Friday Letter The real deal

Brookfield's success with its Real Estate Turnaround Consortium has given the Toronto-based firm the confidence to target $4 billion for its new global opportunity fund. 

After testing the waters with its $5.5 billion Real Estate Turnaround Consortium in 2009, Brookfield Asset Management has taken the next step in its fundraising evolution by announcing plans to raise $4 billion in equity for a traditional global real estate opportunity fund. Though it wouldn't be fair to call the Toronto-based asset manager's previous capital-raising effort a “dry run,” its current offering appears to be the real deal.

In its first quarter report and letter to shareholders, both released on Wednesday, Brookfield revealed fundraising plans for the multi-billion dollar global real estate fund, one of seven fundraising initiatives the firm is working on over the next two years. In total, these fundraising campaigns are expected to raise more than $7 billion in equity through a mix of opportunistic, value-added and private equity strategies.

Brookfield's $4 billion opportunity fund would be one of the largest of its kind since the global economic crisis and would mark the first significant capital raising since the firm attracted $5.5 billion from a small club of large investors in 2009.

Naturally, Brookfield has good reason to feel confident about its current effort. The firm’s Turnaround Consortium, raised during the nadir of the fundraising market in the wake of the global financial crisis, has been a success, managing to exceed its original $4 billion target by $1.5 billion. In addition, the consortium’s investment in General Growth Properties was widely seen as a success as well, garnering the firm honors for North America Deal of the Year in the 2010 Global PERE Awards.

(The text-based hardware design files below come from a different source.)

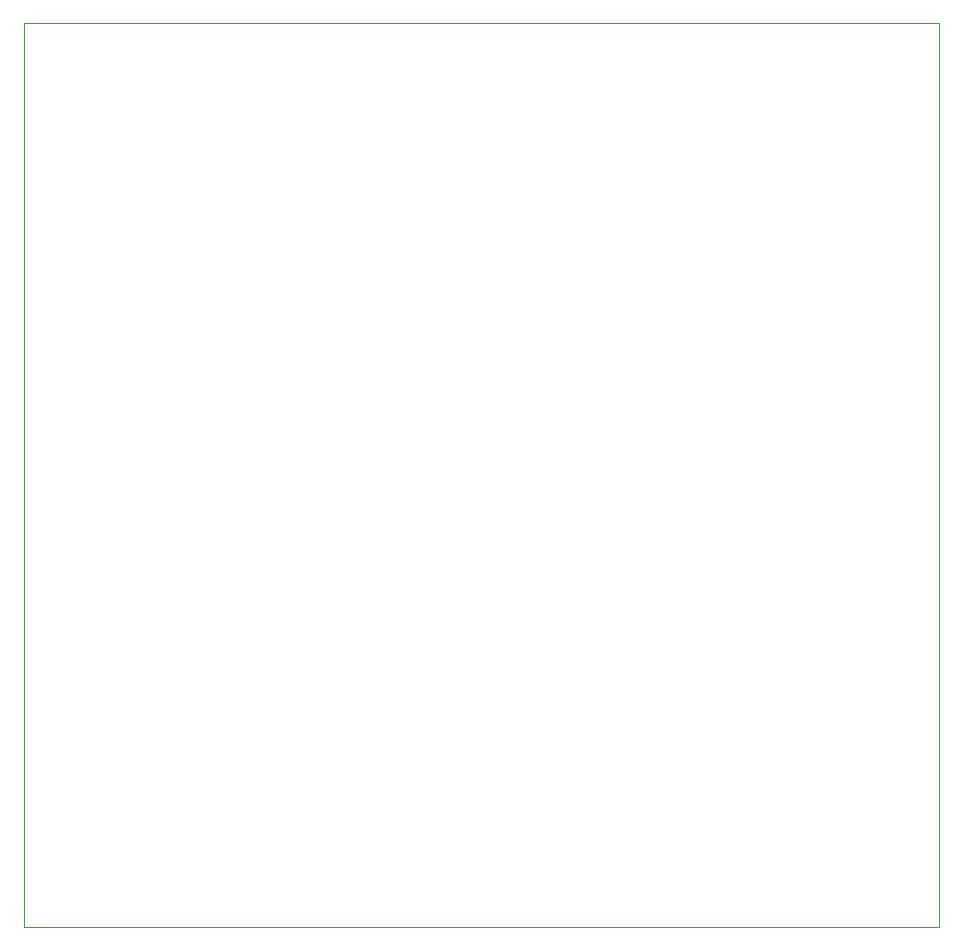
<source format=gbr>
%TF.GenerationSoftware,KiCad,Pcbnew,(6.0.4)*%
%TF.CreationDate,2022-04-12T10:07:43+02:00*%
%TF.ProjectId,Antenna-controller,416e7465-6e6e-4612-9d63-6f6e74726f6c,rev?*%
%TF.SameCoordinates,Original*%
%TF.FileFunction,Profile,NP*%
%FSLAX46Y46*%
G04 Gerber Fmt 4.6, Leading zero omitted, Abs format (unit mm)*
G04 Created by KiCad (PCBNEW (6.0.4)) date 2022-04-12 10:07:43*
%MOMM*%
%LPD*%
G01*
G04 APERTURE LIST*
%TA.AperFunction,Profile*%
%ADD10C,0.100000*%
%TD*%
G04 APERTURE END LIST*
D10*
X120500000Y-122000000D02*
X198000000Y-122000000D01*
X198000000Y-122000000D02*
X198000000Y-45500000D01*
X198000000Y-45500000D02*
X120500000Y-45500000D01*
X120500000Y-45500000D02*
X120500000Y-122000000D01*
M02*

</source>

Despite the success of its feat of creative structuring, Brookfield knew all along that someday it would return to its traditional fundraising roots. Indeed, at last year's PERE Forum: Europe, chief executive Bruce Flatt told delegates that the firm's follow-up effort would likely take the form of a traditional private equity real estate fund.

Further bolstering Brookfield’s confidence in its current effort is that fact that the firm obviously isn't alone in its assessment of the fundraising market. The Blackstone Group started fundraising for a $10 billion global real estate fund in April, and the Rockpoint Group launched a $2.5 billion opportunity fund in March. Meanwhile, Lone Star Funds already has proven what determination can accomplish, closing its latest fund on $4.2 billion at the end of April – including an estimated $3.5 billion raised in the last 12 months of the campaign.

This level of mega-fund activity was unheard of just 12 months ago, when many firm still were licking their wounds from the global financial crisis. Some sought to exit the private equity game altogether in the face of such an inhospitable environment, while those that dared venture into the fundraising arena did so with smaller, more targeted funds. Even Blackstone president and chief operating officer Tony James admitted as recently as February that it was “a tough fundraising environment” and acknowledged that some investors will not able to do the size they were once able to do.

So, how will Brookfield fare?

It may be too early to tell if Brookfield’s effort represents excessive opportunity within the market, or excessive optimism from the company. Still, given the success of its previous fundraising activity and strong quarterly earnings, it's unlikely the firm is simply being naively optimistic. Details are still vague, but the real litmus test will be whether this fund has discretion, something the firm’s Turnaround Consortium lacked.